While his contemporaries understood the significance of the term “B virus,”1 in the years since his death, Brebner's identity has become somewhat shrouded in anonymity. In 1979, the seminal work by Robert M. Pike PhD on laboratory-acquired infections mentioned a W. Brebner as the first recorded B virus victim, but nothing further.10 In 1985, Dr. Morris Schaeffer, Brebner's collaborator on his final paper,6 briefly recalled the events of his death and the apparent influence on the work of Sabin (an intern at Bellevue Hospital at the time of Brebner's death).1 However, in the clinical textbooks mentioned previously, he remains only “WB” or “a researcher.”
Let us take this opportunity to remember Dr.
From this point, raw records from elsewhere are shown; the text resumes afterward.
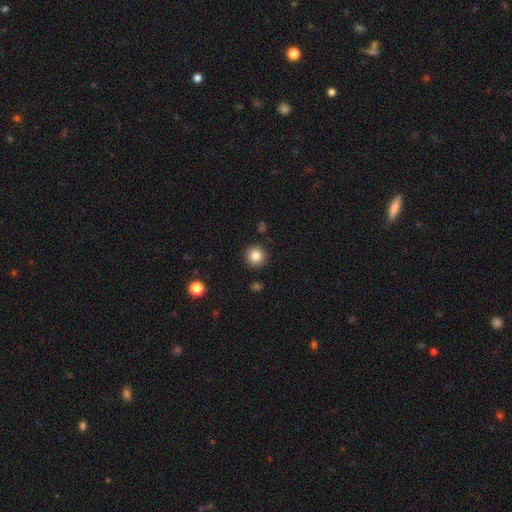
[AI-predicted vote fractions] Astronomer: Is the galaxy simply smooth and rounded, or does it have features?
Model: smooth — 83%.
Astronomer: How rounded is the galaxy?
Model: round — 95%.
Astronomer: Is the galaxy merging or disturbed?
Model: none — 91%.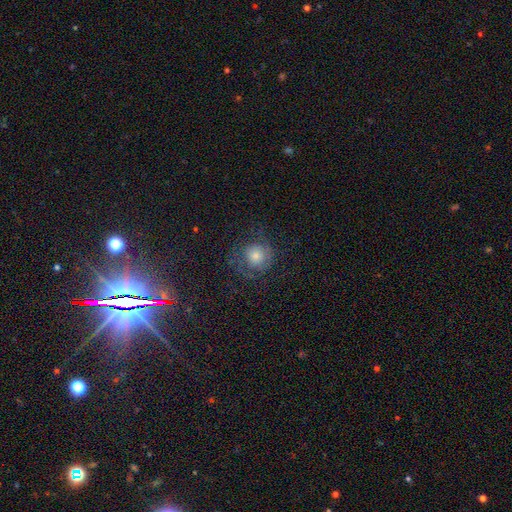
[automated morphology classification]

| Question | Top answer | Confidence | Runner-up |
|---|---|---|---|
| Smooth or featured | smooth | 50% | featured or disk (31%) |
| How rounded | round | 91% | in between (8%) |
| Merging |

Brebner for his contribution to polio research and virology in general. While his was “a life sacrificed in the interests of science,”2 76 years on, it has become quite evident that the sacrifice was not in vain. In addition to the remarkable work of Sabin that led to the production of an oral polio vaccine used around the world, researchers to this day continue to investigate new treatments for herpes B virus, a laboratory-acquired pathogen that continues to pose a threat to those engaged in biological research.